Document excerpt:
==================================================
Creating an Greenplum® cluster
A Managed Service for Greenplum® cluster consists of master hosts that accept client queries and segment hosts that provide data processing and storage capability.
Available disk types depend on the selected host class.
For more information, see Resource relationships.
Creating a cluster
To create a Managed Service for Greenplum® cluster, you need the vpc.user role and the managed-greenplum.editor role or higher. For more information on assigning roles, see the Identity and Access Management documentation.
To create a Managed Service for Greenplum® cluster:
-
In the management console
, select the folder where you want to create a database cluster. -
Select Managed Service for Greenplum.
-
Click Create cluster.
-
Enter a name for the cluster. It must be unique within the folder.
-
(Optional) Enter a cluster description.
-
Select the environment where you want to create the cluster (you cannot change the environment once the cluster is created):
PRODUCTION
: For stable versions of your apps.PRESTABLE
: For testing purposes. The prestable environment is similar to the production environment and likewise covered by the SLA, but it is the first to get new functionalities, improvements, and bug fixes. In the prestable environment, you can test compatibility of new versions with your application.
-
Select the Greenplum® version.
-
Optionally, select groups of dedicated hosts to host the cluster.
Alert
You cannot edit this setting after you create a cluster. The use of dedicated hosts significantly affects cluster pricing.
-
Under Network settings:
-
Select the cloud network for the cluster.
-
In the Security groups parameter, specify the security group that contains the rules allowing all incoming and outgoing traffic over any protocol from any IP address.
==================================================
Data records:
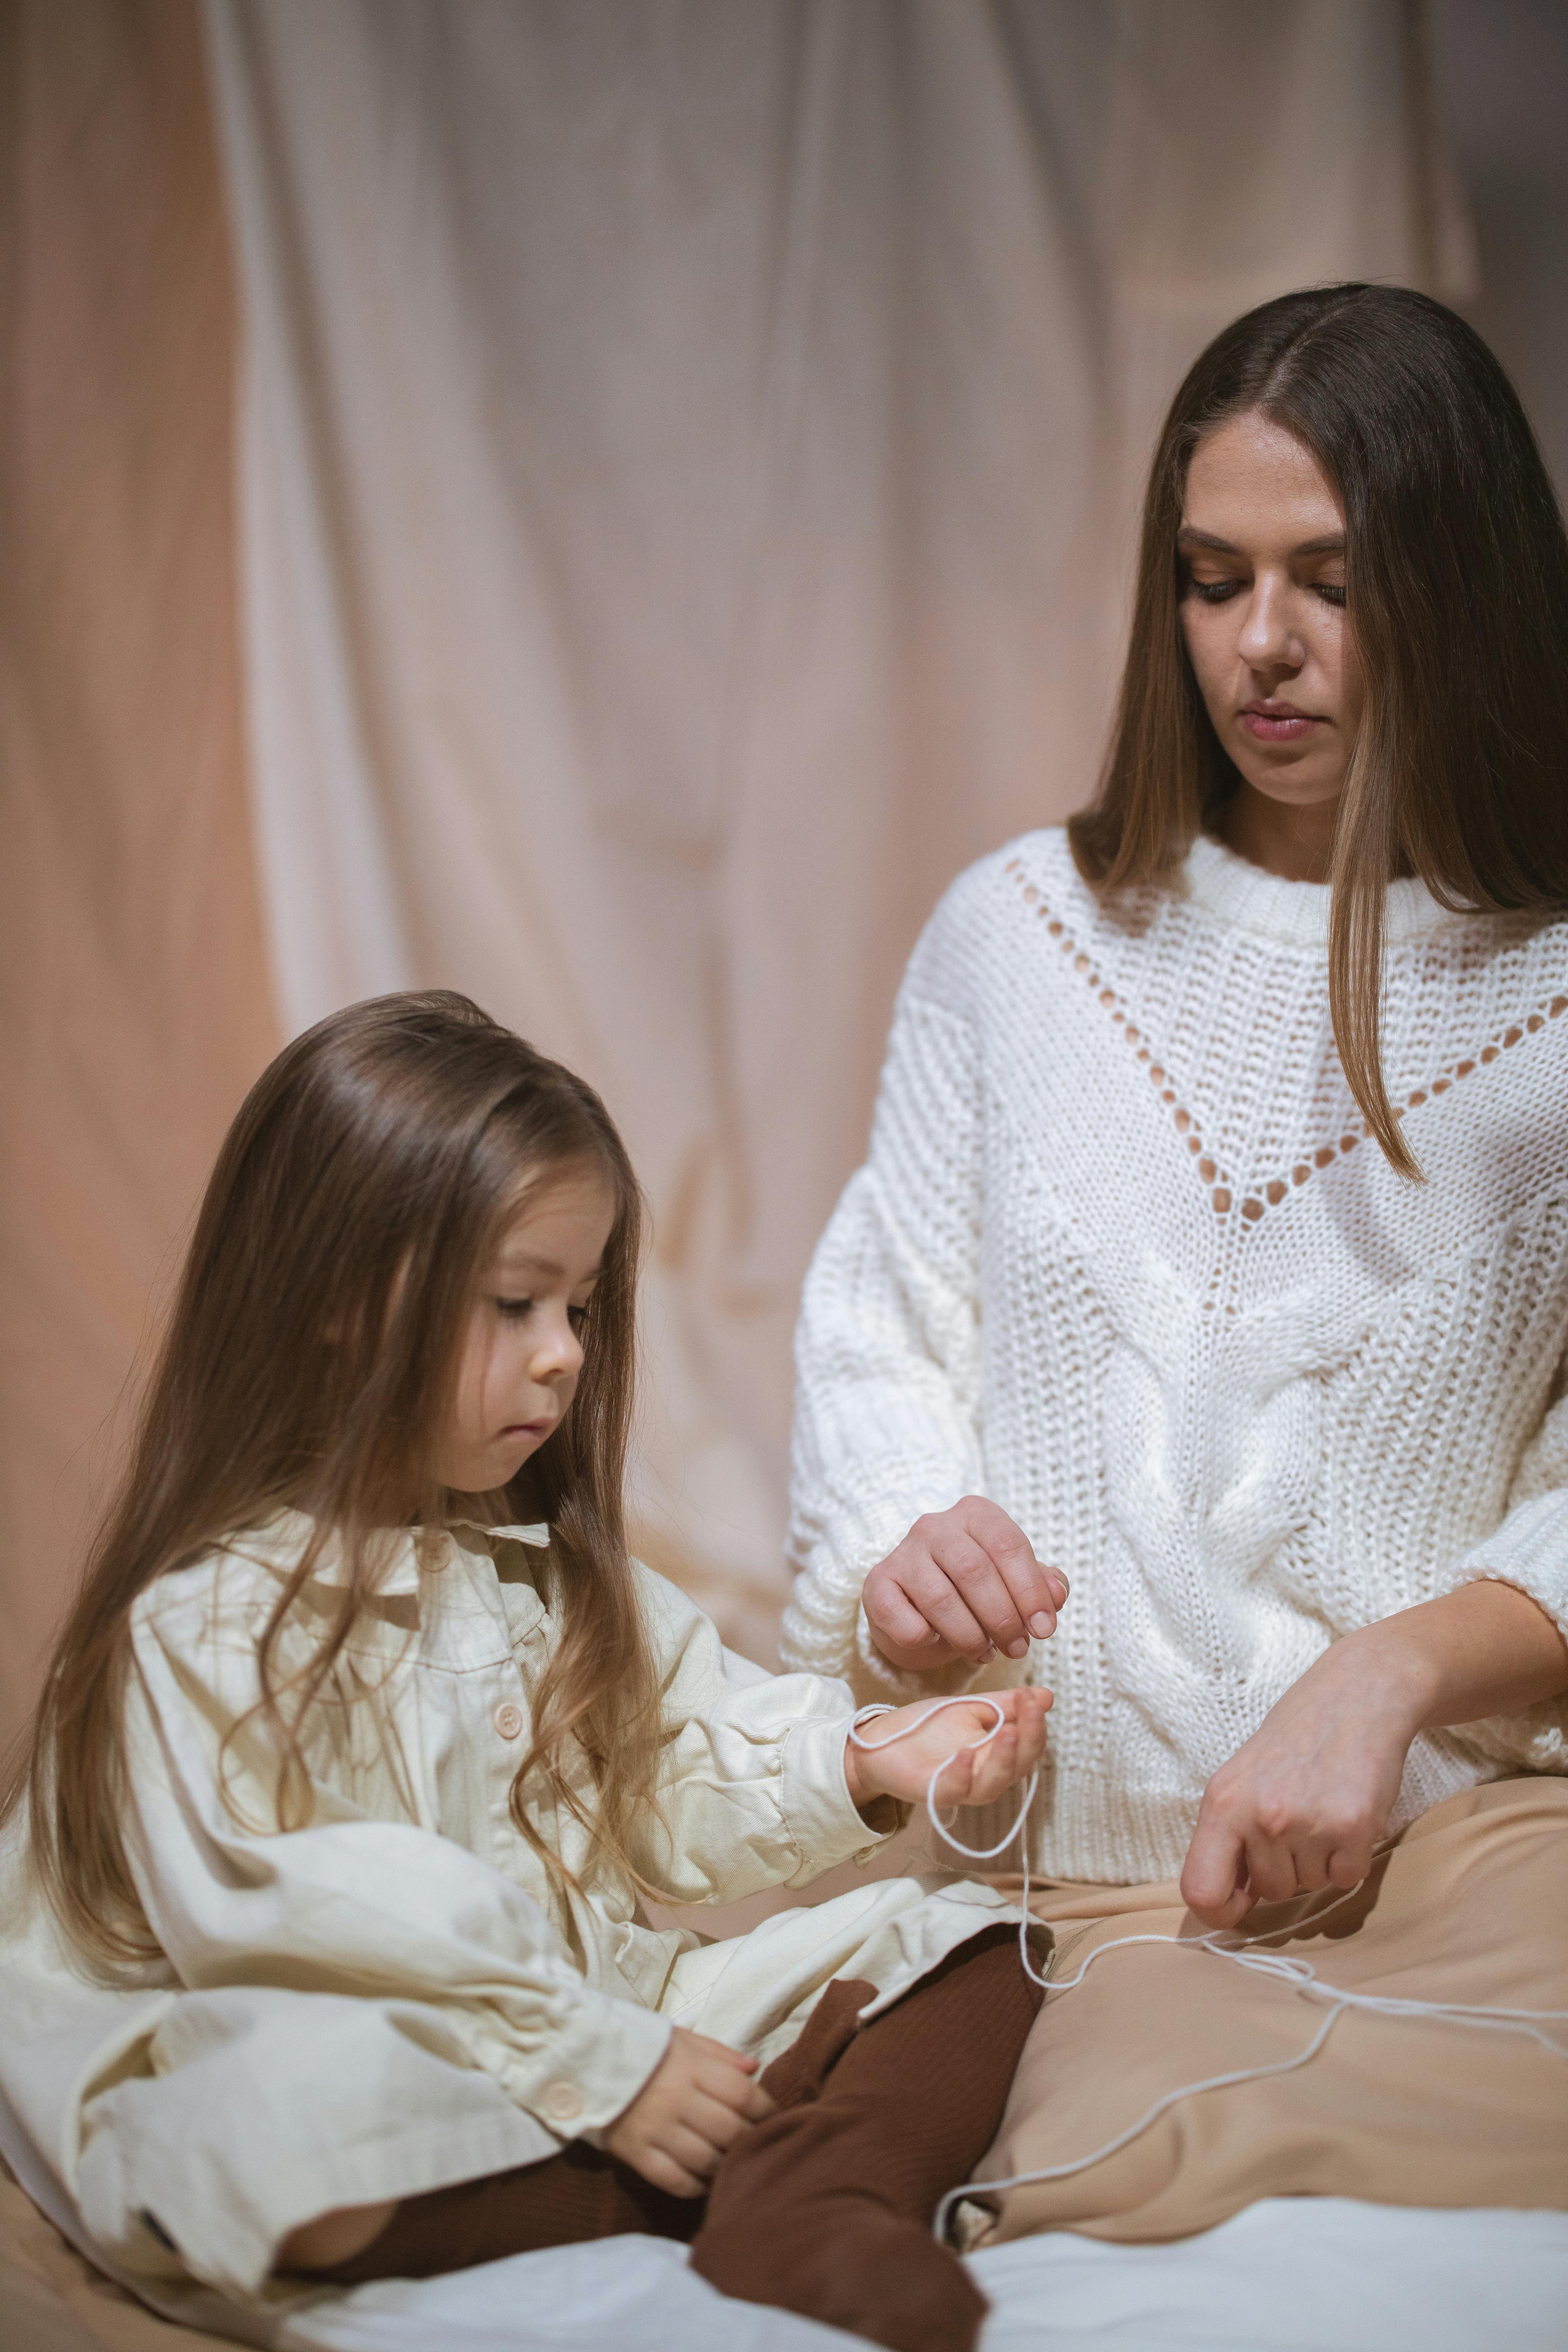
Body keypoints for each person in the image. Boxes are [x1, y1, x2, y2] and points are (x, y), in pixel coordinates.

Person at [0, 993, 1054, 2352]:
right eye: (514, 1303)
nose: (563, 1353)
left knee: (984, 1945)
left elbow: (677, 1762)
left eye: (578, 1304)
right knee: (271, 2113)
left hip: (607, 2012)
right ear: (334, 1299)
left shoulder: (556, 1587)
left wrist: (858, 1759)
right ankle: (671, 2183)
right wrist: (599, 2067)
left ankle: (827, 2191)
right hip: (384, 2041)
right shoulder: (208, 1627)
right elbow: (298, 1914)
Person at [783, 283, 1568, 1929]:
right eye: (1212, 581)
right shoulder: (1018, 935)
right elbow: (881, 1339)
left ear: (1469, 590)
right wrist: (904, 1555)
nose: (1258, 643)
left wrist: (1391, 1669)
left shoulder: (1548, 1001)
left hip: (1436, 1882)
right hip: (1015, 1883)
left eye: (1333, 585)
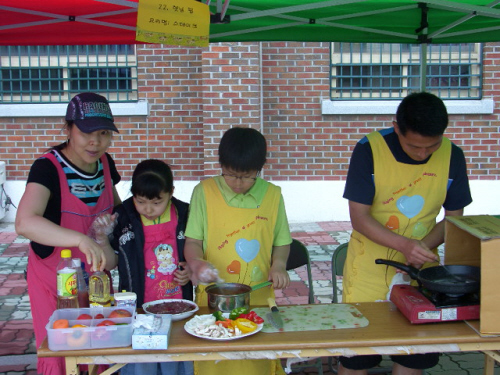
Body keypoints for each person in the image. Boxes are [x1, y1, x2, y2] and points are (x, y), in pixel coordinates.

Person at [340, 92, 472, 375]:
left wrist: (420, 247)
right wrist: (405, 245)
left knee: (414, 354)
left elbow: (454, 220)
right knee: (357, 356)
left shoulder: (452, 156)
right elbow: (359, 217)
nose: (423, 154)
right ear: (396, 127)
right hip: (368, 271)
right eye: (415, 147)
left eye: (432, 146)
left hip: (421, 270)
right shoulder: (369, 149)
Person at [15, 92, 121, 375]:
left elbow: (117, 209)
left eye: (103, 133)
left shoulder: (105, 165)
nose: (95, 142)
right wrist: (79, 239)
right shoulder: (47, 167)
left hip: (97, 278)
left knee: (99, 347)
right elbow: (25, 222)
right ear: (68, 128)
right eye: (86, 132)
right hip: (55, 280)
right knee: (62, 351)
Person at [184, 126, 291, 375]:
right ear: (220, 165)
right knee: (215, 361)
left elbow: (282, 241)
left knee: (256, 360)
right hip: (212, 299)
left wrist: (279, 265)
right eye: (231, 175)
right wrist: (196, 262)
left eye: (247, 176)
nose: (238, 183)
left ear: (260, 169)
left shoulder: (273, 195)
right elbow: (192, 242)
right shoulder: (204, 192)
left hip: (258, 297)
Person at [109, 159, 193, 375]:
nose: (148, 209)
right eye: (140, 201)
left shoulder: (185, 214)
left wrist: (190, 271)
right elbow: (110, 262)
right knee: (141, 362)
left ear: (171, 192)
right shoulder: (122, 216)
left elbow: (199, 252)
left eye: (157, 202)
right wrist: (100, 238)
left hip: (178, 308)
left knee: (174, 358)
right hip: (137, 310)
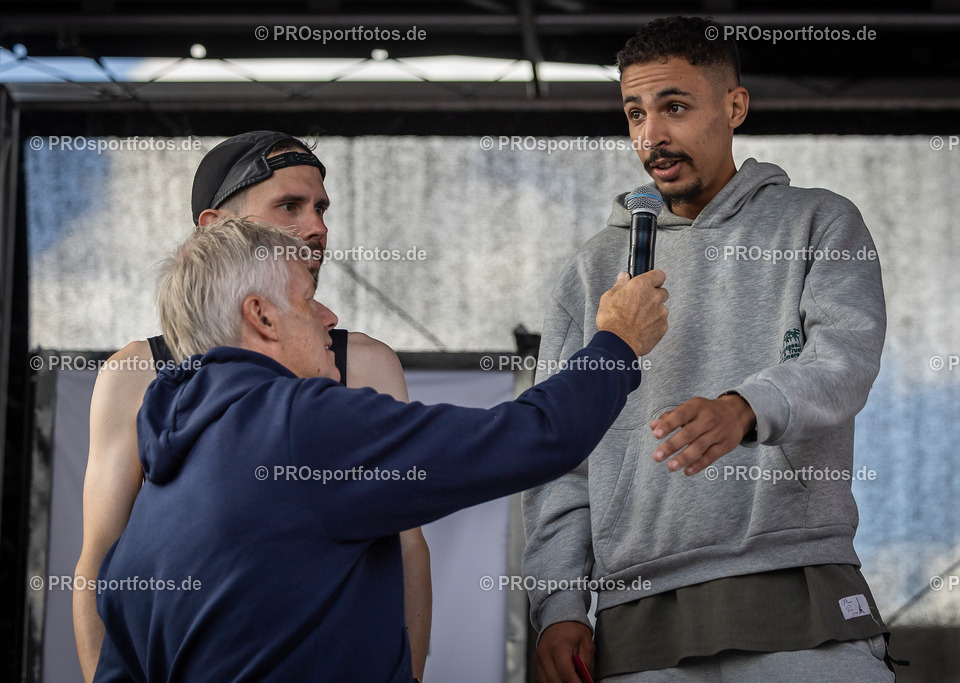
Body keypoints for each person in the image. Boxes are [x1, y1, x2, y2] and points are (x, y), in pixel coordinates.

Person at [92, 217, 670, 681]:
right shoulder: (299, 425)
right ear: (262, 316)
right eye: (308, 299)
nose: (330, 317)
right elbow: (532, 437)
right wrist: (617, 342)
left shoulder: (147, 518)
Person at [522, 16, 894, 682]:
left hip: (798, 590)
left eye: (674, 106)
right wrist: (558, 604)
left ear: (735, 106)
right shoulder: (593, 267)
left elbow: (845, 362)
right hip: (636, 615)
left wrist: (743, 408)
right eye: (635, 112)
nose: (651, 136)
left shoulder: (818, 220)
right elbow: (561, 448)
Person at [73, 131, 431, 681]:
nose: (317, 227)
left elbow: (407, 547)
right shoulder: (134, 373)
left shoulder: (364, 364)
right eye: (289, 206)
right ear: (215, 227)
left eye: (320, 208)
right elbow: (99, 560)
==================================================
What to work on:
1: According to the Greenplum cluster guide, which roles do you need to create a Managed Service for Greenplum® cluster?
2: Rewrite the Greenplum cluster guide from "For more information, see" up to and including "Access Management documentation.", putting "Host classes" in place of "Resource relationships".

Results in order:
1: You need the vpc.user role and the managed-greenplum.editor role or higher.

2:
For more information, see Host classes.
Creating a cluster
To create a Managed Service for Greenplum® cluster, you need the vpc.user role and the managed-greenplum.editor role or higher. For more information on assigning roles, see the Identity and Access Management documentation.